Azioni da svolgere:
A – Indica se ciascuna affermazione concorda con il brano sulla chiesa, rispondendo sì o no e citando testualmente le parole decisive: (i) l'ultimo intervento sulla chiesa fu diretto dall'architetto Massimo Pianicco; (ii) nella chiesa si celebra ancora la messa festiva ogni domenica; (iii) il campanile della chiesa abbattuta si trovava alla destra dell'abside.
B – Riprendi per favore il brano sulla chiesa e prosegui il racconto a partire dall'ultima frase.

Brano proposto:
- - -
Negli anni sono state più volte realizzate opere di manutenzione, abbellimento e decorazione della chiesa, particolarmente importanti quelle del 1974 e l’ultima del 2010/2011 eseguita dall’impresa R.A.M. di Ceva con la direzione dell’architetto Massimo Pianicco.
Un tempo, nel giorno di sant’Antonio Abate, si benedivano gli animali da lavoro e fino a poco più di un ventennio fa si alternavano priori e vice priori, scelti tra i residenti del borgo Sottano (Borsotan), che si prendevano cura di tutto quanto riguardava la chiesa, presso la quale si celebrava ancora la messa festiva.
Ora è rimasta solo più quella della solennità della Pentecoste. Vi si recita il Santo Rosario tutte le sere del mese mariano e rimane aperta in occasione delle due processioni che la comunità parrocchiale organizza durante l’anno: quella del Corpus Domini e quella della Madonna Addolorata.
La chiesa abbattuta sorgeva invece nello spazio attualmente occupato dal controviale opposto, quasi dirimpetto all’attuale, ma con la facciata rivolta verso il centro della città. Da alcune cartoline di fine ottocento e da un dipinto dell’epoca della demolizione, si può notare che era di modeste dimensioni, piuttosto stretta e lunga, con la facciata che si presentava su due ordini architettonici sovrapposti, sormontati da un frontone scanalato. Il primo ordine era costituito da uno spazio porticato di accesso ed il campanile era alla sinistra dell’abside.
- - -
Righe mostrate:
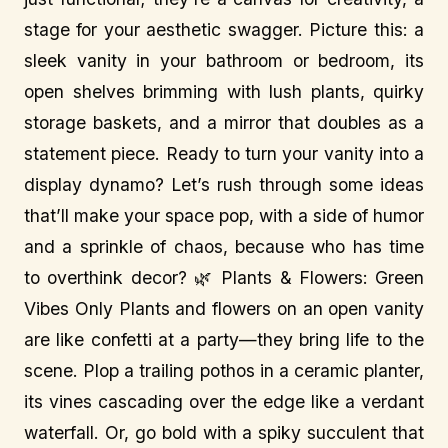
stage for your aesthetic swagger. Picture this: a
sleek vanity in your bathroom or bedroom, its
open shelves brimming with lush plants, quirky
storage baskets, and a mirror that doubles as a
statement piece. Ready to turn your vanity into a
display dynamo? Let’s rush through some ideas
that’ll make your space pop, with a side of humor
and a sprinkle of chaos, because who has time
to overthink decor? 🌿 Plants & Flowers: Green
Vibes Only Plants and flowers on an open vanity
are like confetti at a party—they bring life to the
scene. Plop a trailing pothos in a ceramic planter,
its vines cascading over the edge like a verdant
waterfall. Or, go bold with a spiky succulent that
- - -
Risposte attese:
A –
(i) Sì: «l’ultima del 2010/2011 eseguita dall’impresa R.A.M. di Ceva con la direzione dell’architetto Massimo Pianicco».
(ii) No: «Ora è rimasta solo più quella della solennità della Pentecoste».
(iii) No: «il campanile era alla sinistra dell’abside».

B –
Nel 1894, fu progettato un ampliamento, consistente nella realizzazione di due camere sul retro dell’abside, che non fu realizzato.
L’edificio subì nei secoli varie devastazioni, a causa delle frequenti inondazioni del Cevetta e conseguenti ristrutturazioni.
Sul seicentesco dipinto conservato in Comune nella sala del Camino e sulla tavola del Theatrum Sabaudiae del 1682, veniva disegnata priva del porticato di accesso e con il campanile sulla destra della facciata nel primo e alla destra dell’abside nella seconda.
Sulla data della sua costruzione non vi è certezza. Si sa invece che già nella seconda metà del Cinquecento era attiva in loco la Confreria dello Spirito Santo (Confraternita), che aveva la consuetudine di distribuire i ceci in occasione della Pentecoste e con i redditi derivanti dai beni stabili che possedeva, convertiti in frumento e castagne, provvedeva al sostentamento delle persone povere. Dal 1589, questi proventi vennero destinati a dote delle povere figlie del borgo Sottano che si maritavano. Gli interessi che maturavano da questo denaro, a partire dal primo Settecento, vennero impiegati per lo stipendio di un medico e di un chirurgo per la cura degli ammalati abitanti nel borgo.
Questo fu possibile fino al 1866 quando, per effetto della legge di incameramento dei beni delle opere pie, i cespiti andarono ad estinguersi.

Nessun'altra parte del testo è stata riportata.